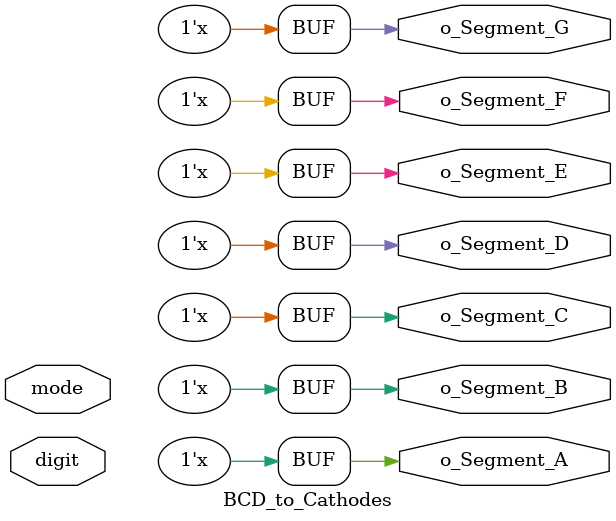
<source format=v>
`timescale 1ns / 1ps


module BCD_to_Cathodes(
input mode,
input [3:0] digit,
output  reg  o_Segment_A,
output reg o_Segment_B,
output reg o_Segment_C,
output reg o_Segment_D,
output reg o_Segment_E,
output reg o_Segment_F,
output reg o_Segment_G
    );

reg [6:0]    r_Encoding = 7'b0000000;

always@ (digit)
begin
if(mode == 0)begin
    case(digit)
        4'b0000 : r_Encoding <= 7'b1111110;//0
        4'b0001 : r_Encoding <= 7'b0110000;//1
        4'b0010 : r_Encoding <= 7'b1101101;//2
        4'b0011 : r_Encoding <= 7'b1111001;//3
        4'b0100 : r_Encoding <= 7'b0110011;//4       
        4'b0101 : r_Encoding <= 7'b1011011;//5
        4'b0110 : r_Encoding <= 7'b1011111;//6
        4'b0111 : r_Encoding <= 7'b1110000;//7
        4'b1000 : r_Encoding <= 7'b1111111;//8
        4'b1001 : r_Encoding <= 7'b1111011;//9
        4'b1010 : r_Encoding <= 7'b1110111;//A
        4'b1011 : r_Encoding <= 7'b0011111;//B
        4'b1100 : r_Encoding <= 7'b1001110;//C
        4'b1101 : r_Encoding <= 7'b0111101;//D
        4'b1110 : r_Encoding <= 7'b1001111;//E
        4'b1111 : r_Encoding <= 7'b1000111;//F
    endcase

   o_Segment_A = ~r_Encoding[6];
   o_Segment_B = ~r_Encoding[5];
   o_Segment_C = ~r_Encoding[4];
   o_Segment_D = ~r_Encoding[3];
   o_Segment_E = ~r_Encoding[2];
   o_Segment_F = ~r_Encoding[1];
   o_Segment_G = ~r_Encoding[0];
end
else

    case(digit)
        4'b0000 : r_Encoding <= 7'b1111110;//0
        4'b0001 : r_Encoding <= 7'b0110000;//1
        4'b0010 : r_Encoding <= 7'b1101101;//2
        4'b0011 : r_Encoding <= 7'b1111001;//3
        4'b0100 : r_Encoding <= 7'b0110011;//4       
        4'b0101 : r_Encoding <= 7'b1011011;//5
        4'b0110 : r_Encoding <= 7'b1011111;//6
        4'b0111 : r_Encoding <= 7'b1110000;//7
        4'b1000 : r_Encoding <= 7'b1111111;//8
        4'b1001 : r_Encoding <= 7'b1111011;//9
        4'b1111 : r_Encoding <= 7'b0000001; //minus
//        4'b1010 : r_Dec_Encoding <= 7'b;
//        4'b1011 : r_Dec_Encoding <= 7'b;
//        4'b1100 : r_Dec_Encoding <= 7'b;
//        4'b1101 : r_Dec_Encoding <= 7'b;
//        4'b1110 : r_Dec_Encoding <= 7'b;
//        4'b1111 : r_Dec_Encoding <= 7'b;
    endcase
   o_Segment_A = ~r_Encoding[6];
   o_Segment_B = ~r_Encoding[5];
   o_Segment_C = ~r_Encoding[4];
   o_Segment_D = ~r_Encoding[3];
   o_Segment_E = ~r_Encoding[2];
   o_Segment_F = ~r_Encoding[1];
   o_Segment_G = ~r_Encoding[0];
end
endmodule

</source>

_ _ _

* _Aim of the task_: The whole listing should be retyped word for word; none of its pictures belong in the copy.

* _Exercise output_:
<source format=v>
`timescale 1ns / 1ps


module BCD_to_Cathodes(
input mode,
input [3:0] digit,
output  reg  o_Segment_A,
output reg o_Segment_B,
output reg o_Segment_C,
output reg o_Segment_D,
output reg o_Segment_E,
output reg o_Segment_F,
output reg o_Segment_G
    );

reg [6:0]    r_Encoding = 7'b0000000;

always@ (digit)
begin
if(mode == 0)begin
    case(digit)
        4'b0000 : r_Encoding <= 7'b1111110;//0
        4'b0001 : r_Encoding <= 7'b0110000;//1
        4'b0010 : r_Encoding <= 7'b1101101;//2
        4'b0011 : r_Encoding <= 7'b1111001;//3
        4'b0100 : r_Encoding <= 7'b0110011;//4       
        4'b0101 : r_Encoding <= 7'b1011011;//5
        4'b0110 : r_Encoding <= 7'b1011111;//6
        4'b0111 : r_Encoding <= 7'b1110000;//7
        4'b1000 : r_Encoding <= 7'b1111111;//8
        4'b1001 : r_Encoding <= 7'b1111011;//9
        4'b1010 : r_Encoding <= 7'b1110111;//A
        4'b1011 : r_Encoding <= 7'b0011111;//B
        4'b1100 : r_Encoding <= 7'b1001110;//C
        4'b1101 : r_Encoding <= 7'b0111101;//D
        4'b1110 : r_Encoding <= 7'b1001111;//E
        4'b1111 : r_Encoding <= 7'b1000111;//F
    endcase

   o_Segment_A = ~r_Encoding[6];
   o_Segment_B = ~r_Encoding[5];
   o_Segment_C = ~r_Encoding[4];
   o_Segment_D = ~r_Encoding[3];
   o_Segment_E = ~r_Encoding[2];
   o_Segment_F = ~r_Encoding[1];
   o_Segment_G = ~r_Encoding[0];
end
else

    case(digit)
        4'b0000 : r_Encoding <= 7'b1111110;//0
        4'b0001 : r_Encoding <= 7'b0110000;//1
        4'b0010 : r_Encoding <= 7'b1101101;//2
        4'b0011 : r_Encoding <= 7'b1111001;//3
        4'b0100 : r_Encoding <= 7'b0110011;//4       
        4'b0101 : r_Encoding <= 7'b1011011;//5
        4'b0110 : r_Encoding <= 7'b1011111;//6
        4'b0111 : r_Encoding <= 7'b1110000;//7
        4'b1000 : r_Encoding <= 7'b1111111;//8
        4'b1001 : r_Encoding <= 7'b1111011;//9
        4'b1111 : r_Encoding <= 7'b0000001; //minus
//        4'b1010 : r_Dec_Encoding <= 7'b;
//        4'b1011 : r_Dec_Encoding <= 7'b;
//        4'b1100 : r_Dec_Encoding <= 7'b;
//        4'b1101 : r_Dec_Encoding <= 7'b;
//        4'b1110 : r_Dec_Encoding <= 7'b;
//        4'b1111 : r_Dec_Encoding <= 7'b;
    endcase
   o_Segment_A = ~r_Encoding[6];
   o_Segment_B = ~r_Encoding[5];
   o_Segment_C = ~r_Encoding[4];
   o_Segment_D = ~r_Encoding[3];
   o_Segment_E = ~r_Encoding[2];
   o_Segment_F = ~r_Encoding[1];
   o_Segment_G = ~r_Encoding[0];
end
endmodule

</source>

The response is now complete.